─── INFORMATION GIVEN
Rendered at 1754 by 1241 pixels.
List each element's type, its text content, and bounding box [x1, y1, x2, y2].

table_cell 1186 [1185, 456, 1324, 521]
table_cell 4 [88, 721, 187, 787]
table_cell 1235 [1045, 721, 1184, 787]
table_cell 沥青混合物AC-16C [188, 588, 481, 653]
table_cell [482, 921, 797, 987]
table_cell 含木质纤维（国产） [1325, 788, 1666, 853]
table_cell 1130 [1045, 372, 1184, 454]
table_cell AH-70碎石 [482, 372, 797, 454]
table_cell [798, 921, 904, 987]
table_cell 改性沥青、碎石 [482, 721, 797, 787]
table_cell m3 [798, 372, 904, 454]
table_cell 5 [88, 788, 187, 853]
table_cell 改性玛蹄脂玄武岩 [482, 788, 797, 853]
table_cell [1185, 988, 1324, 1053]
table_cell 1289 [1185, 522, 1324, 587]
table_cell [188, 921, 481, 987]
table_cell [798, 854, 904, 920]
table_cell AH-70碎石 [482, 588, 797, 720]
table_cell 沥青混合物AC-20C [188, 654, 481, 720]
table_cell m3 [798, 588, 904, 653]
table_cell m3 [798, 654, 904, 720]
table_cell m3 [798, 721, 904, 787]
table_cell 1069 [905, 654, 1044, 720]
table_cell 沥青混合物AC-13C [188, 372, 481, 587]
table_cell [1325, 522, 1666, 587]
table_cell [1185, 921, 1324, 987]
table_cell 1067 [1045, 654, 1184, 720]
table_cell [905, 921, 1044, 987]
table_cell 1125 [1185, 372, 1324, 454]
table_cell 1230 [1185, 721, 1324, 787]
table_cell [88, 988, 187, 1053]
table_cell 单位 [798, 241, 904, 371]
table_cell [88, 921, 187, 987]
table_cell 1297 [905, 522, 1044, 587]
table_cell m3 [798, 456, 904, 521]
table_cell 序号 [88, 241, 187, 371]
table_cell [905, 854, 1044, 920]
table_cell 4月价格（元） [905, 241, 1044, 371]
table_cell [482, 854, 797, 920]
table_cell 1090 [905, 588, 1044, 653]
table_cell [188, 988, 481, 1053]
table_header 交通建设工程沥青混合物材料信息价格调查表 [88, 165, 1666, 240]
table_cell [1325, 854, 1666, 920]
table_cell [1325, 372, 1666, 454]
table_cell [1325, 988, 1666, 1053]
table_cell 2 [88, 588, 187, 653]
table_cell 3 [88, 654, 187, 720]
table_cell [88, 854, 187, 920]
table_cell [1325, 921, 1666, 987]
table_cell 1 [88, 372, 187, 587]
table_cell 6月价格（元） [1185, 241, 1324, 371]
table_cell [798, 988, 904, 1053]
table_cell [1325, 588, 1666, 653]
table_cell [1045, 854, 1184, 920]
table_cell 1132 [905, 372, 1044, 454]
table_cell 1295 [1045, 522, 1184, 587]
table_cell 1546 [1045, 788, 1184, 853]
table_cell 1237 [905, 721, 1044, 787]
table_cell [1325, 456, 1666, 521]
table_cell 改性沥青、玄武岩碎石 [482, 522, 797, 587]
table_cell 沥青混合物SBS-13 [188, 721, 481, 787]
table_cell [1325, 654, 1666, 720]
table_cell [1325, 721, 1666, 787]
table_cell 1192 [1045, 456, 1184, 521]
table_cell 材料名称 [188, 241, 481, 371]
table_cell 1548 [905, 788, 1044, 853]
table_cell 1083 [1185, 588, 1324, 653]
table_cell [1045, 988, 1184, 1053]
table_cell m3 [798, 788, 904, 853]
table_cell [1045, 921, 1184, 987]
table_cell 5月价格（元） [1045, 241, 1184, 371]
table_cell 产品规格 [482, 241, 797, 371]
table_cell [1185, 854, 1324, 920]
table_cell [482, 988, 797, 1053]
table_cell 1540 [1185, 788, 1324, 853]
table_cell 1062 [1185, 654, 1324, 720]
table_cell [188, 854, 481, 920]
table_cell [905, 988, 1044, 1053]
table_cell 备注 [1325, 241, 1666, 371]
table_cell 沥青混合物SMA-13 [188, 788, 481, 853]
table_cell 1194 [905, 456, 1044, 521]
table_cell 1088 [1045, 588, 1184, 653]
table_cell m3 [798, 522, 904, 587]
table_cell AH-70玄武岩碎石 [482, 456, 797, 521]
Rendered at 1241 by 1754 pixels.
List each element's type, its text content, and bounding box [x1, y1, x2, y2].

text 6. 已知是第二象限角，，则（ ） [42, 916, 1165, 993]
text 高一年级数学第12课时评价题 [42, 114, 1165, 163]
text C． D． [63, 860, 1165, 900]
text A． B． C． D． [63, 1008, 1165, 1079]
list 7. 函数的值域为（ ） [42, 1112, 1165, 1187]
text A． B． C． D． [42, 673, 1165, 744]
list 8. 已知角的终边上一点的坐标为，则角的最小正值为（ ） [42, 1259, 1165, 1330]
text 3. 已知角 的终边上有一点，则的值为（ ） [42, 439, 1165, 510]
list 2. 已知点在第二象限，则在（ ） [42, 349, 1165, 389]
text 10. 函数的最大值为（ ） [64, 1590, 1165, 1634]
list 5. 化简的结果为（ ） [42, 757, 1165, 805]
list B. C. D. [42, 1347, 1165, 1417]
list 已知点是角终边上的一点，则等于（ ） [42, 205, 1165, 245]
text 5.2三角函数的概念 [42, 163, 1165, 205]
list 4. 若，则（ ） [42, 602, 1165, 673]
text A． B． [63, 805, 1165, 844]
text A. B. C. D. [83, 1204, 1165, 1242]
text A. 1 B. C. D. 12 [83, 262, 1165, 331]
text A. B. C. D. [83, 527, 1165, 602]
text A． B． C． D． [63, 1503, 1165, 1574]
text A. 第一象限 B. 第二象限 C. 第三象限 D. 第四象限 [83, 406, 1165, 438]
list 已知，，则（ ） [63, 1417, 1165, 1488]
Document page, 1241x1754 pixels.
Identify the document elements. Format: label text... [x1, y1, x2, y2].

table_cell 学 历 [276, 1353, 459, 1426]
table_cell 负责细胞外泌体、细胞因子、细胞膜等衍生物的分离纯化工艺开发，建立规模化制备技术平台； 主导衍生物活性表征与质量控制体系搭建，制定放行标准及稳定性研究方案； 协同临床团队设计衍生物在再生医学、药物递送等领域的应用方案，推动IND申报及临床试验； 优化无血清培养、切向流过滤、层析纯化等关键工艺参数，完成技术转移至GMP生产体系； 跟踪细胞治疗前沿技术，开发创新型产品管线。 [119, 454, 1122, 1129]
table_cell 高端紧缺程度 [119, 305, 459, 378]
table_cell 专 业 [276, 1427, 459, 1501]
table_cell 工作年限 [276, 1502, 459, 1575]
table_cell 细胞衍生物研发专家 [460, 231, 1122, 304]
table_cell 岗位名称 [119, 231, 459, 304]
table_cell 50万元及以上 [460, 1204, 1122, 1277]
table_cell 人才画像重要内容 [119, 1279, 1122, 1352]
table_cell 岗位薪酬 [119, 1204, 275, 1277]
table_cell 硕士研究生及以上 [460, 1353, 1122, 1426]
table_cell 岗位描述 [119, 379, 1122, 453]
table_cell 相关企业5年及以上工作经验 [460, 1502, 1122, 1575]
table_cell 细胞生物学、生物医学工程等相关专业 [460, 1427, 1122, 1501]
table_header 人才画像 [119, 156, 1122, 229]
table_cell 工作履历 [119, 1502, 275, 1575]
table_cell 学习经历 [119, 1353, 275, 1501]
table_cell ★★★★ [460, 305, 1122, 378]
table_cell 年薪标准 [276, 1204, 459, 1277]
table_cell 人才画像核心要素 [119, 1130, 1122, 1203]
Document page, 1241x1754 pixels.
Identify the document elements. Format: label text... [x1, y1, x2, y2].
──────
== ASSIGNED TASK ==
Wherever the string "沥青混合物AC" occurs in the records above, copy that line.

== RESPONSE BELOW ==
table_cell 沥青混合物AC-16C [188, 588, 481, 653]
table_cell 沥青混合物AC-20C [188, 654, 481, 720]
table_cell 沥青混合物AC-13C [188, 372, 481, 587]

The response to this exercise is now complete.